Review of Bad Thing EP by PINS

What are you most likely to do when you've had a few drinks? Finally tell someone you find them utterly irresistible (or utterly resistible)? Buy a vintage Triumph Stag off eBay, even though you can't drive? Whatever your proclivities, I reckon that 'Writing Iggy Pop a letter' is more of an outlier on the standard deviation chart of spontaneous alcohol-influenced whims. That's what PINS did. I desperately hope that it was on floral notepaper and began, 'Dear Mr Pop'. Whatever its phrasing, it had the desired effect of recording a vocal, leading to his poetic stylings on EP highlight, "Aggrophobe".

PINS Bad Thing EP

"Velvet Morning" from 2013's debut "Girls Like Us" had already seen PINS traversespoken-word territory, but what that track possessed in more evanescent delicacy, this counters with breezeblock bass, thunder drums and the refrain, 'So many actions, so many voices', delivered with insistent, mesmeric, male and female vocal lines that are a split second out of time with each other, adding to the intended frisson of discomfort. With the ominous song's title, a bastardisation of 'agoraphobe', it captures how phobias oppress, overwhelm and enfeeble our senses, making sufferers wish, 'The sooner I'm deaf, the sooner I'm dead' and feel 'constantly alone and out of breath'.
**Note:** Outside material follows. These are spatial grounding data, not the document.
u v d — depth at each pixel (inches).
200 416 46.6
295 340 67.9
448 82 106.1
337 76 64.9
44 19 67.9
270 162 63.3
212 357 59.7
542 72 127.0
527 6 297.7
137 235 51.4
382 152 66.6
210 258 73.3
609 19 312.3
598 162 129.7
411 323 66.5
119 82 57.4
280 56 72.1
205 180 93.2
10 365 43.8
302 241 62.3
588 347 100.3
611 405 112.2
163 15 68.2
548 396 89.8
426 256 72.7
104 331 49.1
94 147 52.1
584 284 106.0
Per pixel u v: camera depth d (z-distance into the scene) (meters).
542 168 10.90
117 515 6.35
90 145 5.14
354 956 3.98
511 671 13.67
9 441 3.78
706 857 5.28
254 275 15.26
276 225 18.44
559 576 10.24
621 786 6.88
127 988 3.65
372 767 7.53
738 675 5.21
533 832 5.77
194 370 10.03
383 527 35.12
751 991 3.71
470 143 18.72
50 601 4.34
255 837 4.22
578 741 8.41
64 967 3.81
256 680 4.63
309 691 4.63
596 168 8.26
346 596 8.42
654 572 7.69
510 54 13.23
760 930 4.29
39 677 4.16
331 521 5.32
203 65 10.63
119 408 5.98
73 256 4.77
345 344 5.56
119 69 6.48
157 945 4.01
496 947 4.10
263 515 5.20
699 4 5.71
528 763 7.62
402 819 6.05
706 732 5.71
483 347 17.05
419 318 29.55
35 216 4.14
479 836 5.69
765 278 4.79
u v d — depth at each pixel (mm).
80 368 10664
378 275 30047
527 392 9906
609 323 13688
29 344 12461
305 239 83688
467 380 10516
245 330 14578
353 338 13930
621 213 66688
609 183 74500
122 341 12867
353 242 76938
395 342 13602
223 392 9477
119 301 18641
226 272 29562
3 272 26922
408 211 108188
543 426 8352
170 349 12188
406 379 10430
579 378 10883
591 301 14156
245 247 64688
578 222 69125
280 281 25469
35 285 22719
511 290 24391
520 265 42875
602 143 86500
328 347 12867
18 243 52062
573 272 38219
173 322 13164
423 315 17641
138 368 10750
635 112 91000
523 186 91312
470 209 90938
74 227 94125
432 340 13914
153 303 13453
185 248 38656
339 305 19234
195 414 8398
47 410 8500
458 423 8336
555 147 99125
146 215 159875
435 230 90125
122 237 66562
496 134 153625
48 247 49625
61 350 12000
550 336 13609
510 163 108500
EP opener "Bad Thing" lurches swaggeringly into view, breaching your peace, fuzzed beats belching from the visceral depths. There's a subterranean, industrial grumble to this electronic rock, as if the Morlocks from H.G. Wells' The Time Machine have formed a supergroup with My Bloody Valentine. The lyrics are simple but shoutalong - the 21stCentury descendants of "Trouble" by Shampoo - 'Everyone says we're no good,/ We don't do what we should.'

"All Hail" has a driving surf-rock guitar hook that comes from somewhere sunnier than Salford. With celestial 'aahs', and the strident, harmonious 'All hail', over a groovy late-60s psych-rock instrumental bed, it revels in how 'Living is dangerous when you are a girl'. "In Nightmares" has Kraftwerk-Autobahn synths, layered over a bassline heavier than Jabba the Hut. 'You were not the one' is chanted in the closing stages, like a rather polite football crowd or an individual's mantra to ward off thoughts of a terrible suitor. The cover of Joy Division's "Dead Souls" at the end is hardly an afterthought. It is reminiscent of the Cure album that bears her name, and lead singer Faith is at her morose best on this track, the drums ready to beat down your door, the guitar reverberating with the haunted hollowness that suffuses the lyrics.

Pins had only taken themselves off to the Scottish borders to develop material, to bag some demos - not at all intending to release anything. They've ended up with a throbbing new EP, gettin' Iggy with it for good measure.